Diabetes Care Services have been
moving steadily over the past decade towards measuring their effectiveness both
quantitatively and qualitatively. This
was driven initially by the treatment goals and continuous quality improvement
aspirations of the St Vincent Declaration. More recently Clinical Governance and
the impending Diabetes NSF have accelerated the trend.
It is very easy, however, for so
called 'measurements' of health care to be fundamentally flawed.
Developments in population based diabetes information systems have shown
that much of the basic 'counting' is practicable.
Indeed, at the level of individual diabetes services, it is highly
beneficial for service planning and development.
But it is a much more difficult task to turn such numbers into valid
indicators of service performance, robust enough for reliable service
comparisons such as the CHI assessments that will pursue implementation of the
Diabetes NSF.
For example, high volume
measures (e.g. the frequency of carrying out routine clinic measures) or the
achievements of first level treatment goals (e.g. glycaemic control and blood
pressure) can be confounded by year on year population changes due to patient
movements and variations in attendance rates.
Similarly, relatively low volume measures such as rates of disease
end-points (e.g. sight threatening retinopathy, amputation, coronary heart
disease) are very sensitive to differences in data collection and validation.
The prime purpose of using such data for inter service comparison is to facilitate improvement through collective learning. But they will also have to support accountability through Clinical Governance. This can occur only if the measures are perceived to be 'just' by the clinic teams who deliver diabetes care.

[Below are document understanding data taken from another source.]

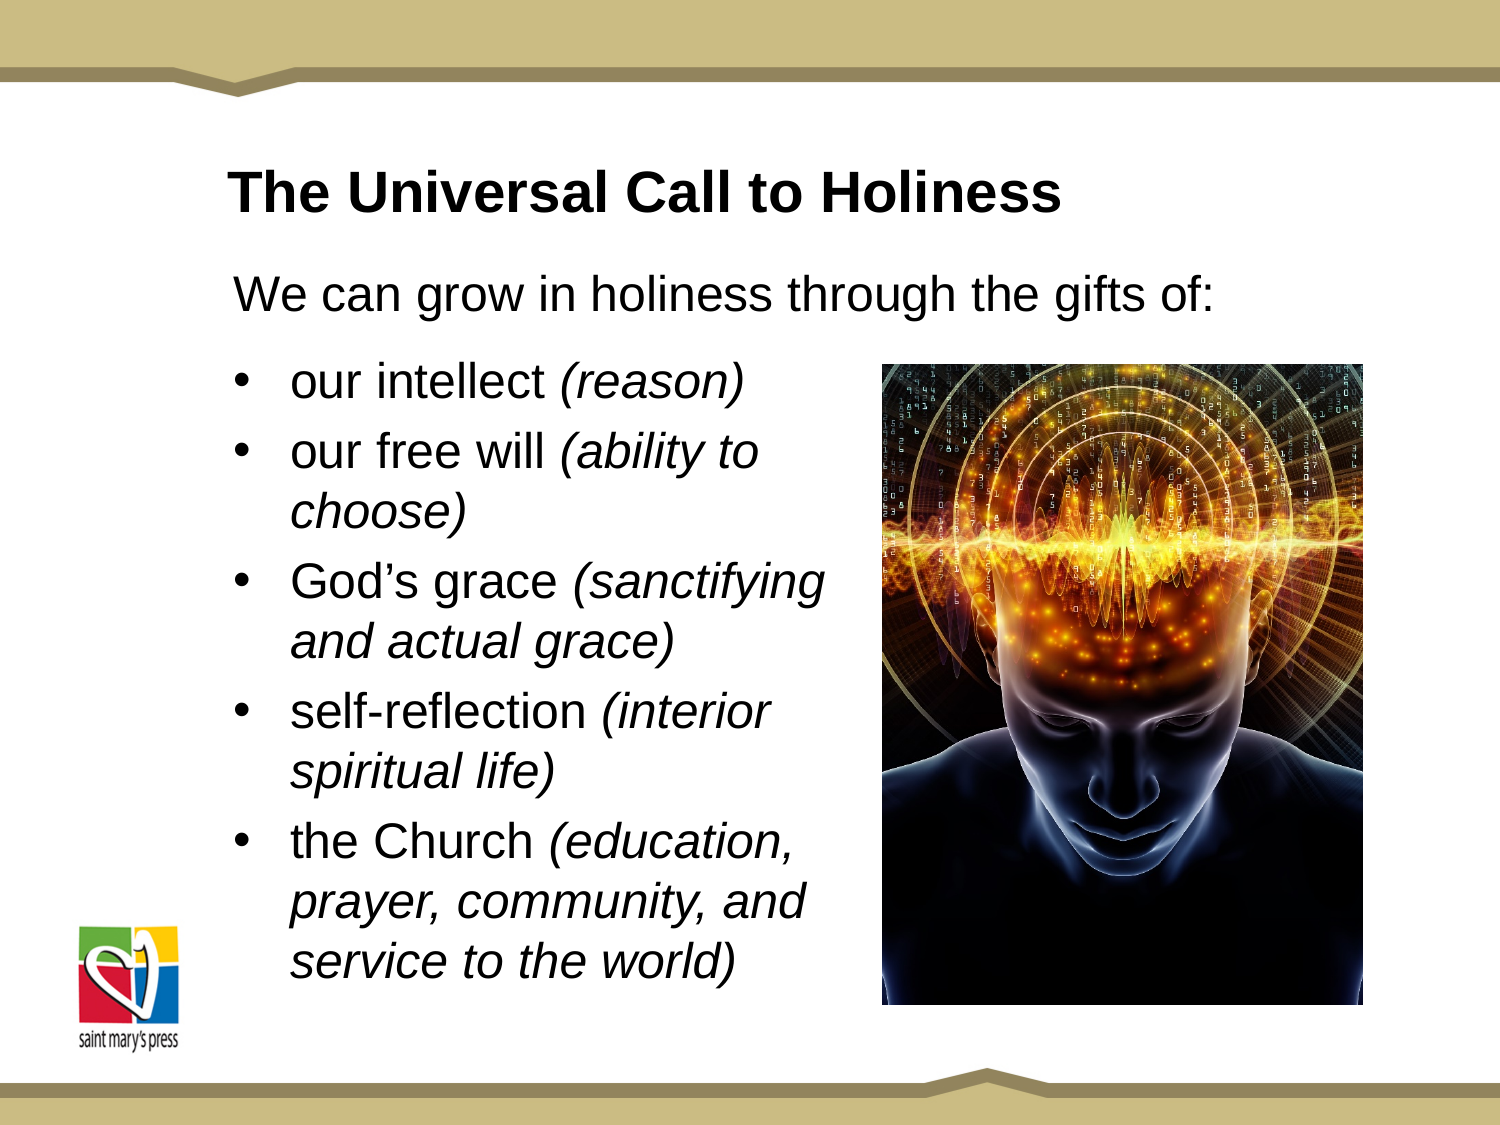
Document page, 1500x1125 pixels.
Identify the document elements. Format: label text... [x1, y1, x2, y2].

title The Universal Call to Holiness [212, 145, 1500, 233]
list We can grow in holiness through the gifts of: [218, 253, 1282, 354]
picture [0, 0, 1500, 1125]
text_box our intellect (reason) our free will (ability to choose) God’s grace (sanctifying and actual grace) self-reflection (interior spiritual life) the Church (education, prayer, community, and service to the world) [218, 354, 925, 1008]
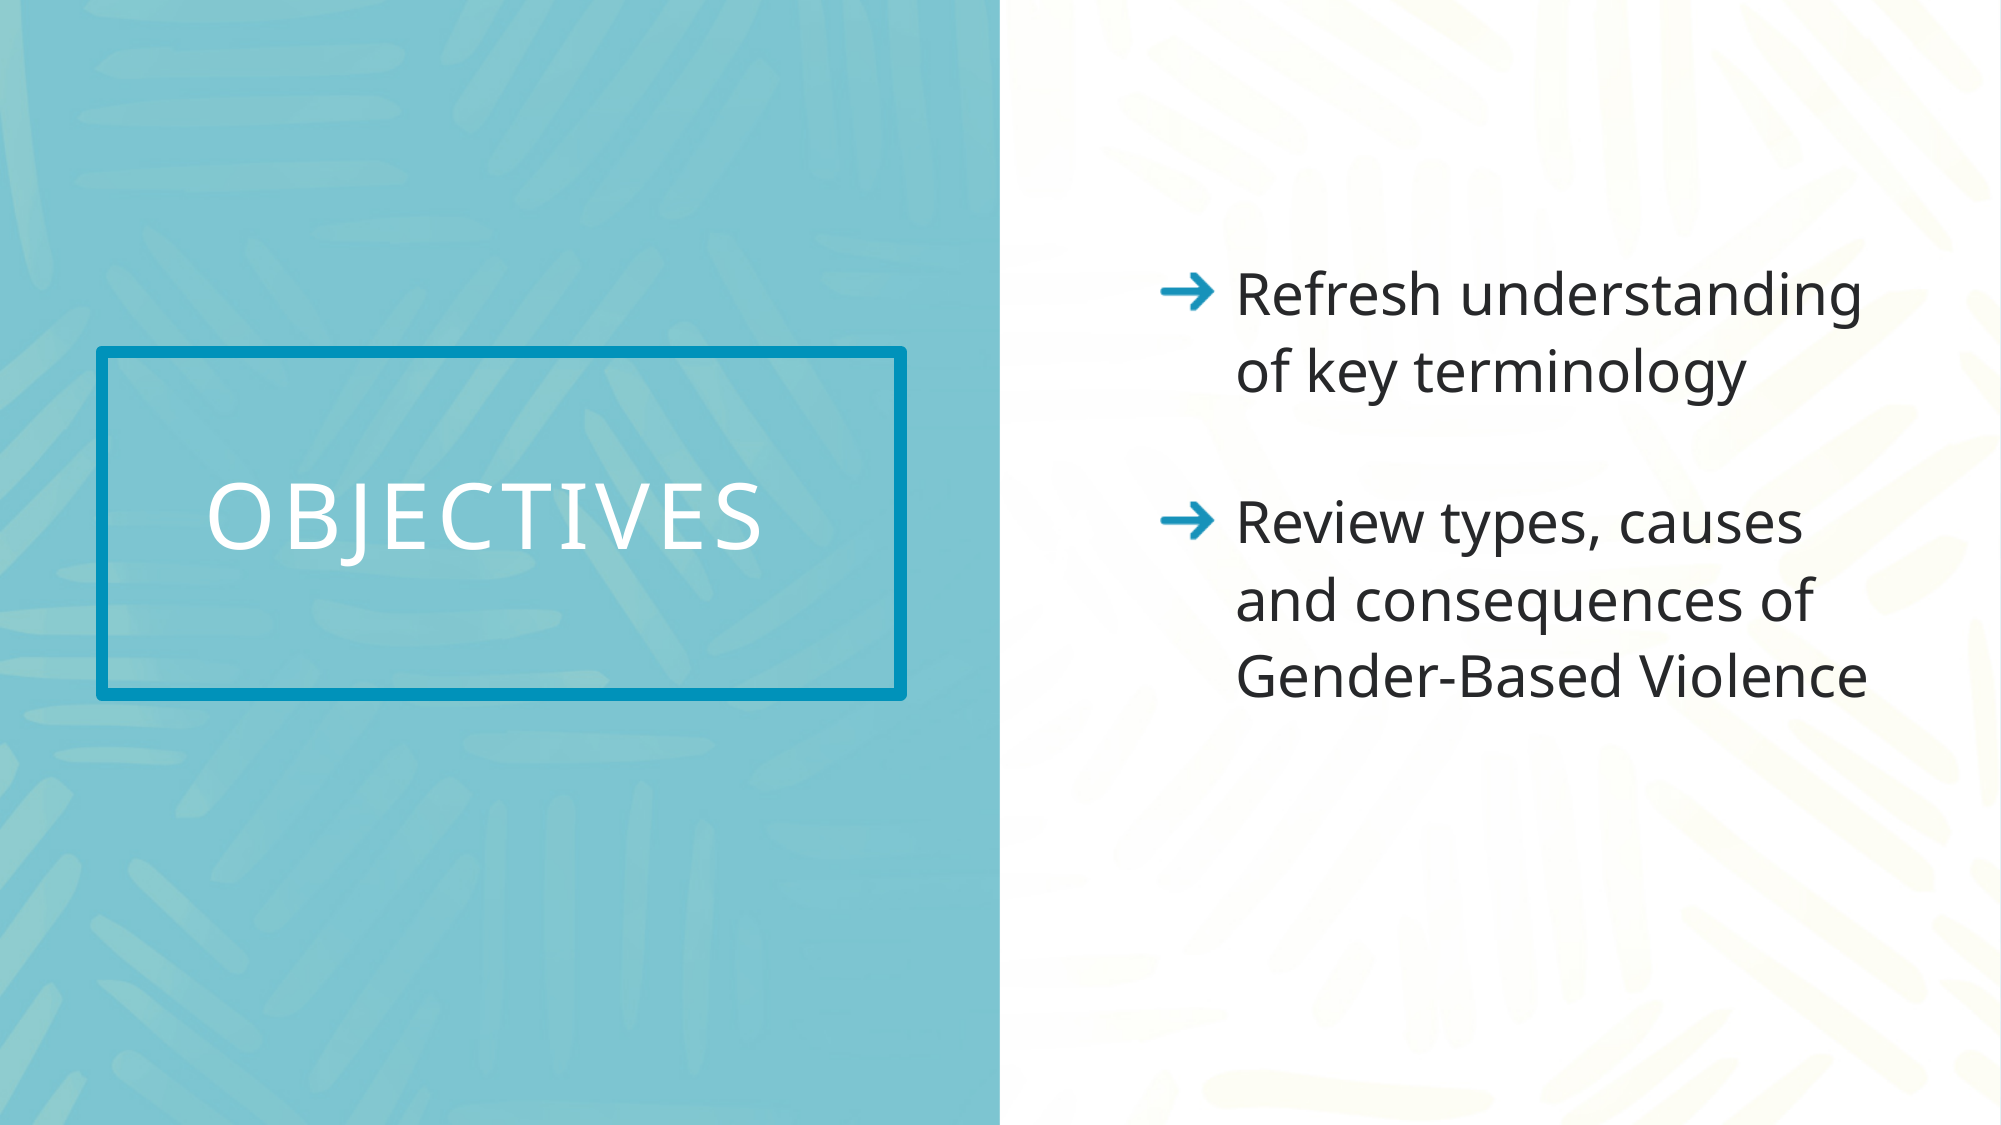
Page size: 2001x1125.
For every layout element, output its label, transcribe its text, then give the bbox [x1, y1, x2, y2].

list Refresh understanding of key terminology Review types, causes and consequences of Gender-Based Violence [1152, 140, 1888, 971]
title Objectives [108, 396, 892, 651]
picture [0, 0, 2001, 1125]
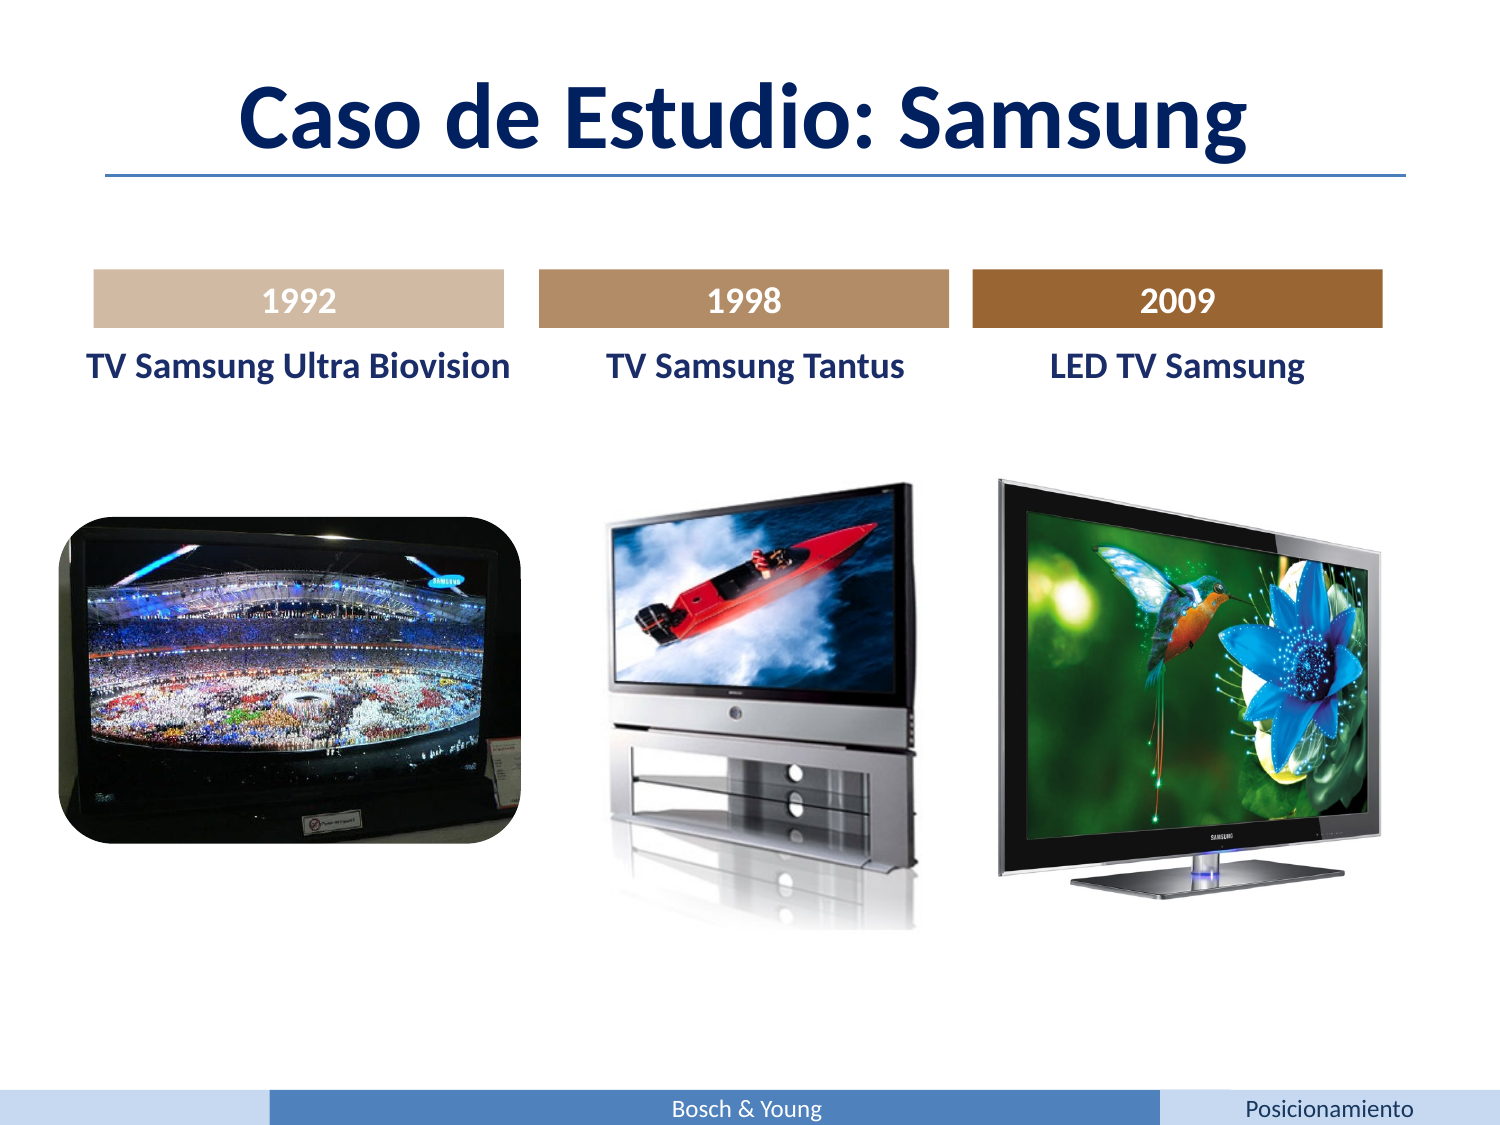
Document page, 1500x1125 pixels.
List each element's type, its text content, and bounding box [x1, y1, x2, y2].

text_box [515, 269, 997, 934]
text_box Caso de Estudio: Samsung [58, 46, 1430, 175]
text_box Posicionamiento [1158, 1088, 1500, 1125]
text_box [937, 269, 1419, 902]
text_box Bosch & Young [272, 1088, 1158, 1125]
text_box [0, 1088, 272, 1125]
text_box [58, 269, 540, 844]
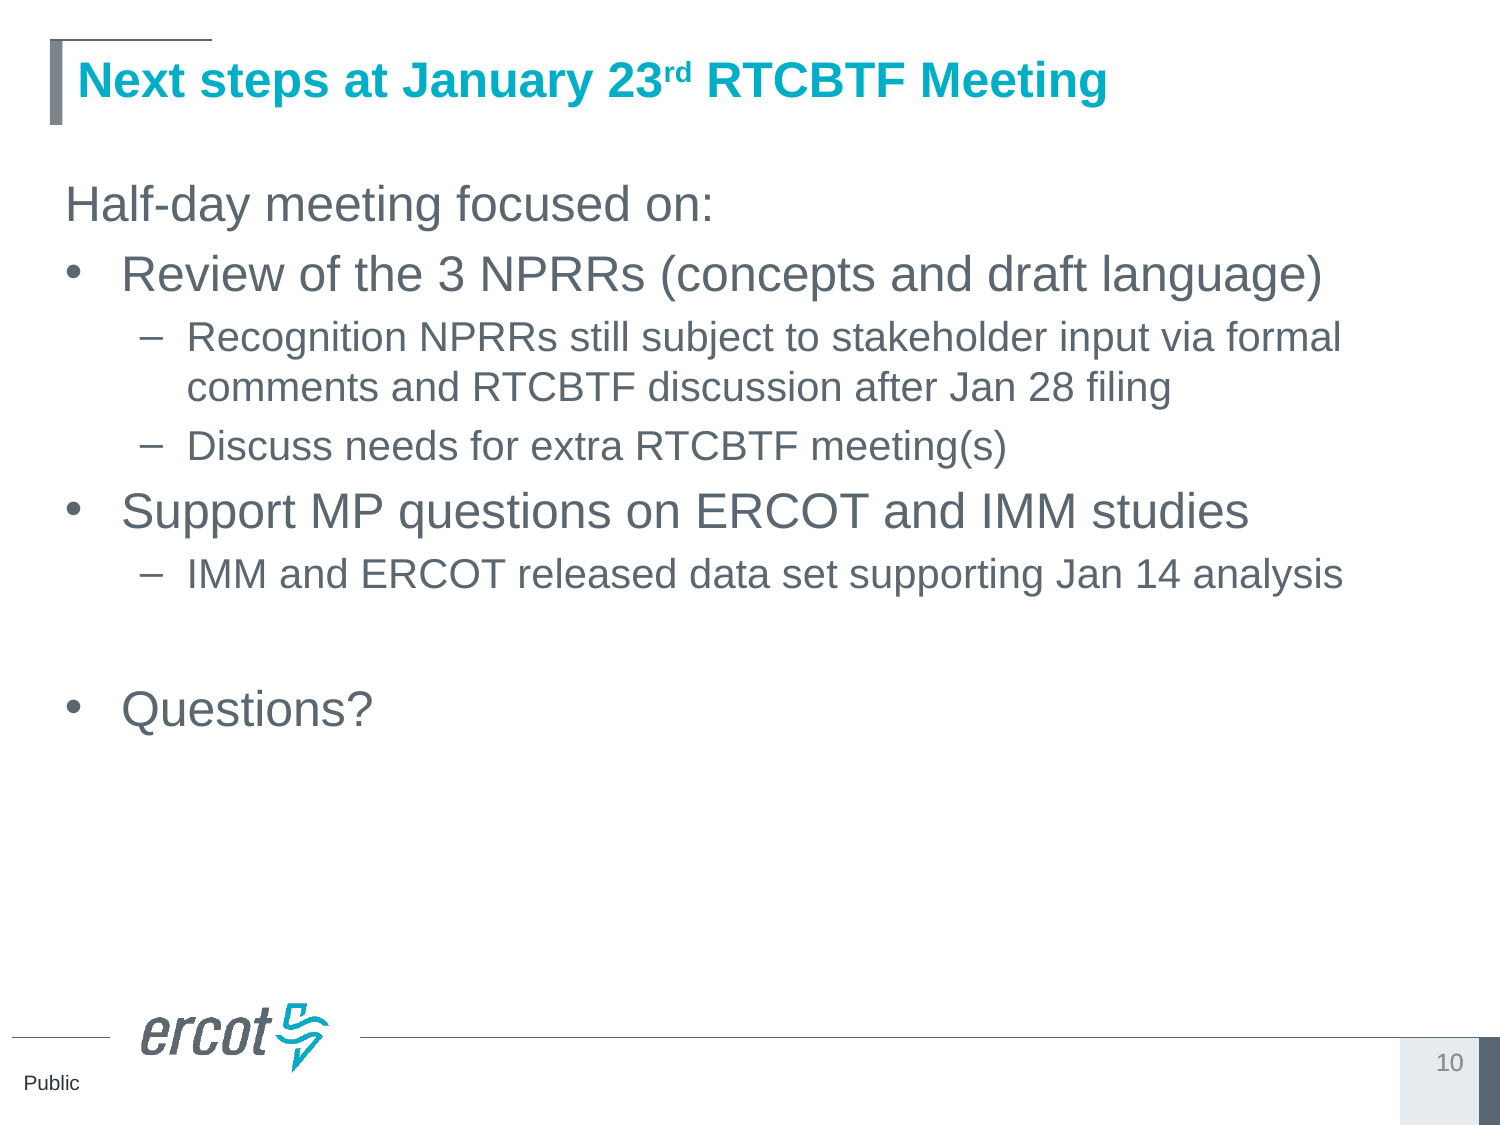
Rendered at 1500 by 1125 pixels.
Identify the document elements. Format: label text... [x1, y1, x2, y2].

list Half-day meeting focused on: Review of the 3 NPRRs (concepts and draft language) Recognition NPRRs still subject to stakeholder input via formal comments and RTCBTF discussion after Jan 28 filing Discuss needs for extra RTCBTF meeting(s) Support MP questions on ERCOT and IMM studies IMM and ERCOT released data set supporting Jan 14 analysis Questions? [50, 164, 1450, 961]
picture [137, 999, 332, 1075]
slide_number 10 [1400, 1037, 1500, 1087]
title Next steps at January 23rd RTCBTF Meeting [62, 39, 1450, 134]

They must, therefore, not only be statistically robust but have a high degree of 'face validity' (i.e. they must 'look right' when health care professionals see them). QUIDS is intended to be 'user driven'. Anonymised raw data will be processed and modeled in order to produce draft measures that are then iterated under the guidance of health care professionals throughout the NW Region until they are not only mathematically but also 'culturally' secure.
The North West has been chosen
as a Region in which to develop such service indicators for diabetes care.
It has been chosen because of its established programme of diabetes
service appraisal, the associated wide deployment of population based diabetes
information systems, and because of local expertise in the development of
appropriate ways to analyse the data accruing from such systems. However, from
2001 onwards piloting will extend to other regions of England in collaboration
with the Diabetes UK Diabetes Services Benchmarking Project (UKDIABS).
QUIDS is also linked to the
North West Diabetes Services Appraisal Programme and the generic diabetes
services assessment instrument being developed by a Joint Royal Colleges (RCP,
RCGP, RCN) & Diabetes UK Group.
This project will be managed by
a small group comprising: Dr Bob Young, Consultant Diabetologist, Salford;
Dr Peter Elton, Director of Public Health, Wigan & Bolton; Ms Sally
Hollis, Senior Lecturer in Statistics, University of Lancaster; Dr Charles Khong,
GP Warrington; Dr James Bennett,
Research Associate, Department of Epidemiology and Public Health , Imperial
College School of Medicine at St Mary's; Dr
John New, Consultant Diabetologist; Mr Malcolm Roxburgh, Statistical Research
Officer , Diabetes UK / RCP; and Dr Paul Whitfield, Project Director - Diabetes
North West, Centre for Health Care Development.
The project analyst Mr John Burns, based at Hope Hospital will keep
everybody in regular touch with the Project.
There will be regular meetings at which participants can debate the
issues that emerge.
The project has been funded
jointly by the Department of Health (NICE), Diabetes UK and the NHS Executive
North West. It is scheduled for completion by June 2002.